As the nation reeled from two mass shootings within 24 hours in Texas and Ohio, a woman who said she survived the Las Vegas mass shooting described the killings as a never-ending cycle.

"I looked at my phone and saw that it happened again, and all I could think was how could it happen twice in one day? And it's the third one in a week" Melissa Fierro said.

The first attack came Saturday at a busy shopping area in El Paso, Texas, leaving at least 20 people dead and 28 injured, including two children. Law enforcement officials identified the suspect as 21-year-old Patrick Crusius of Allen, Texas. Crusis was charged with capital murder, and the El Paso district attorney's office will seek the death penalty.

That was followed by another shooting in a nightlife district in Dayton, Ohio, which claimed nine lives.

The suspected gunman, 24-year-old Connor Stephen Betts, of Bellbrook, Ohio, is also dead, authorities said. He was fatally shot by responding officers. Dayton Mayor Nan Whaley said he was wearing body armor, carrying a .223-caliber rifle and had additional high-capacity magazines with him.

Authorities say the suspect's sister, 22-year-old Megan Betts, was killed in the shooting.

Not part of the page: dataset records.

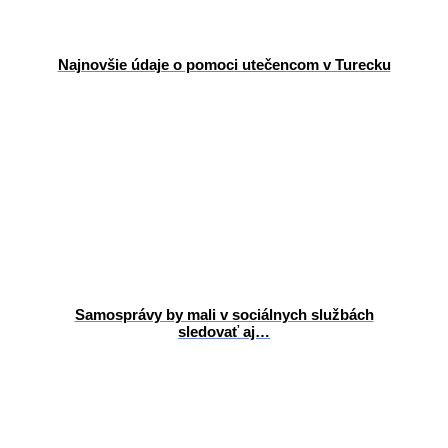
Najnovšie údaje o pomoci utečencom v Turecku
Samosprávy by mali v sociálnych službách
sledovať aj…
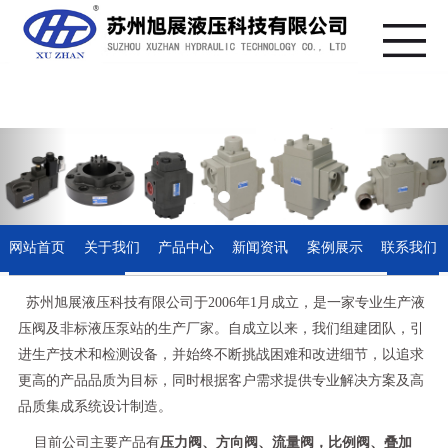
网站首页
关于我们
产品中心
新闻资讯
案例展示
联系我们
关于我们
更多
苏州旭展液压科技有限公司于2006年1月成立，是一家专业生产液
压阀及非标液压泵站的生产厂家。自成立以来，我们组建团队，引
进生产技术和检测设备，并始终不断挑战困难和改进细节，以追求
更高的产品品质为目标，同时根据客户需求提供专业解决方案及高
品质集成系统设计制造。
目前公司主要产品有
压力阀、方向阀、流量阀，比例阀、叠加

"It's just getting more and more common, and something needs to change," Fierro said. "My heart goes out to all of those people because I know the terror that they're feeling, and the victims and the families that are never gonna see those people again because somebody just decided that they wanted to do this."

Fierro, who was shot in the shoulder in 2017, said she's still healing from the Las Vegas massacre that left 58 people dead and more than 850 injured.

"Waking up and seeing the news, I wish people understood it's more than just this cluster of who was there; it ripples. It affects people who have gone through it before, it affects the families of the people around you, it changes everything - even when you survive and you make it out," Fierro said.